I haven't needed to use it, but it certainly looks like the manufacturer data is available when scanning using the key CBAdvertisementDataManufacturerDataKey. The post below says this might not be available to an app running in the background.

https://stackoverflow.com/questions/25390484/obtaining-bluetooth-le-scan-response-data-with-ios/25392156?noredirect=1#comment46402518_25392156

cpseager commented 6 years ago

Yes manufacturer data works fine on android and ios. In ios you can also even get the entire advert packet if you want (when not working as a ibeacon), we have used that for debugging advert data in the past.

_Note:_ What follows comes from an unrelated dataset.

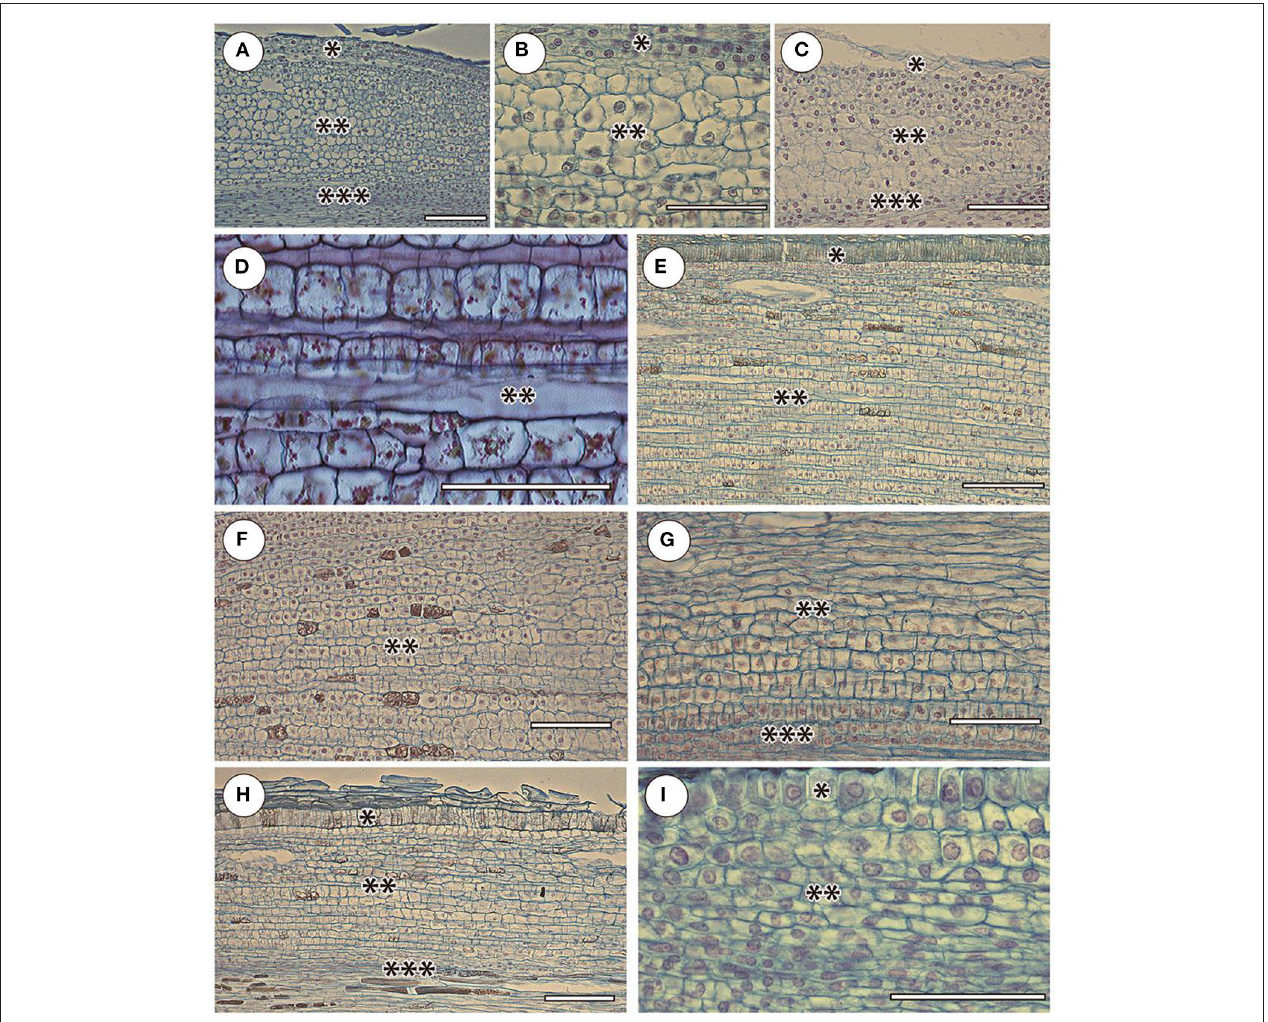
FIGURE 3 | Cortex and adjacent tissues in selected species in the elongation zone. Orchidaceae: (A) Cattleyas skinneri , (B) Neofinetia falcata, (C) Cymbidium finlaysonianum . Araceae: (D) Monstera deliciosa , (E) Philodendron scandens , (F) Anthurium crassinervium . Bromeliaceae: (G) Tillandsia ionantha . Moraceae: (H) Ficus formosana . Cactaceae: (I) Rhipsalis mesembryanthemoides. Sliced tissues: ( * ) protoderm and/or rhizoderm (in orchid velamen); ( ** ) cortex; ( *** ) pericycle. Scale 100 µ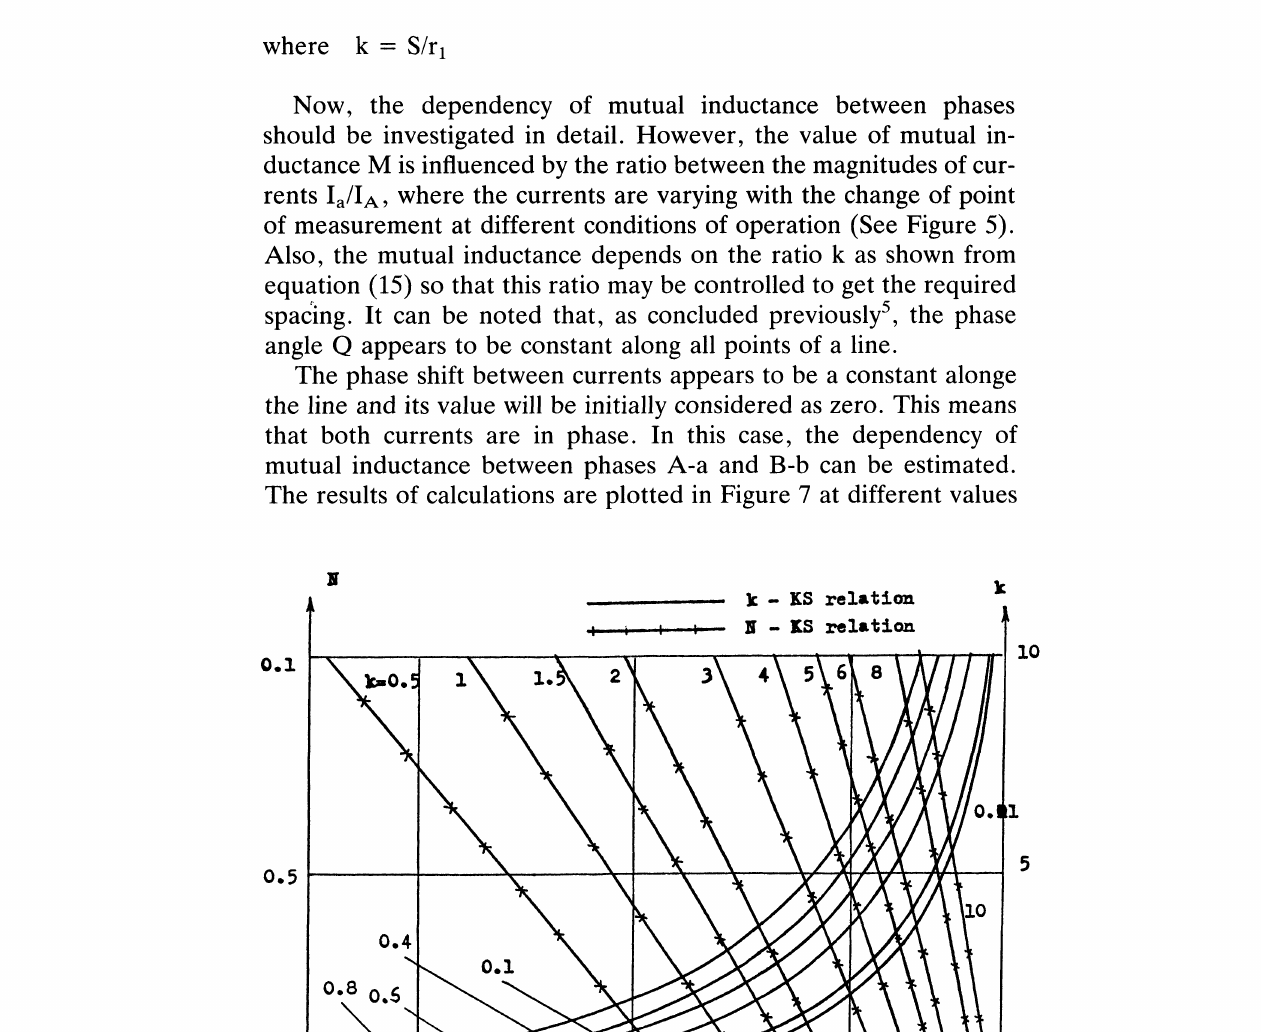
FIGURE 7 The calculated values of coefficient (KS) at zero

Loads of devices allow the end user to rename the advertised name, LEGO Wedo2, LEGO Boost, SBrick etc come to mind. In those cases you can't recognise the device via the advertised name anyway, and have to use something else in the advert like a uuid or manufacturer data instead. So I wouldn't consider changing the name as hacky, it just may break existing apps that may be looking for a specific name already...

ghost commented 6 years ago

"I wouldn't consider changing the name as hacky" :-)

The asterisk isn't exactly elegant but perhaps needs must. I do think we need to think beyond iOS and Android though and I think Web Bluetooth warrants taking seriously. Probably the simpler, less sophisticated and change we make, the better.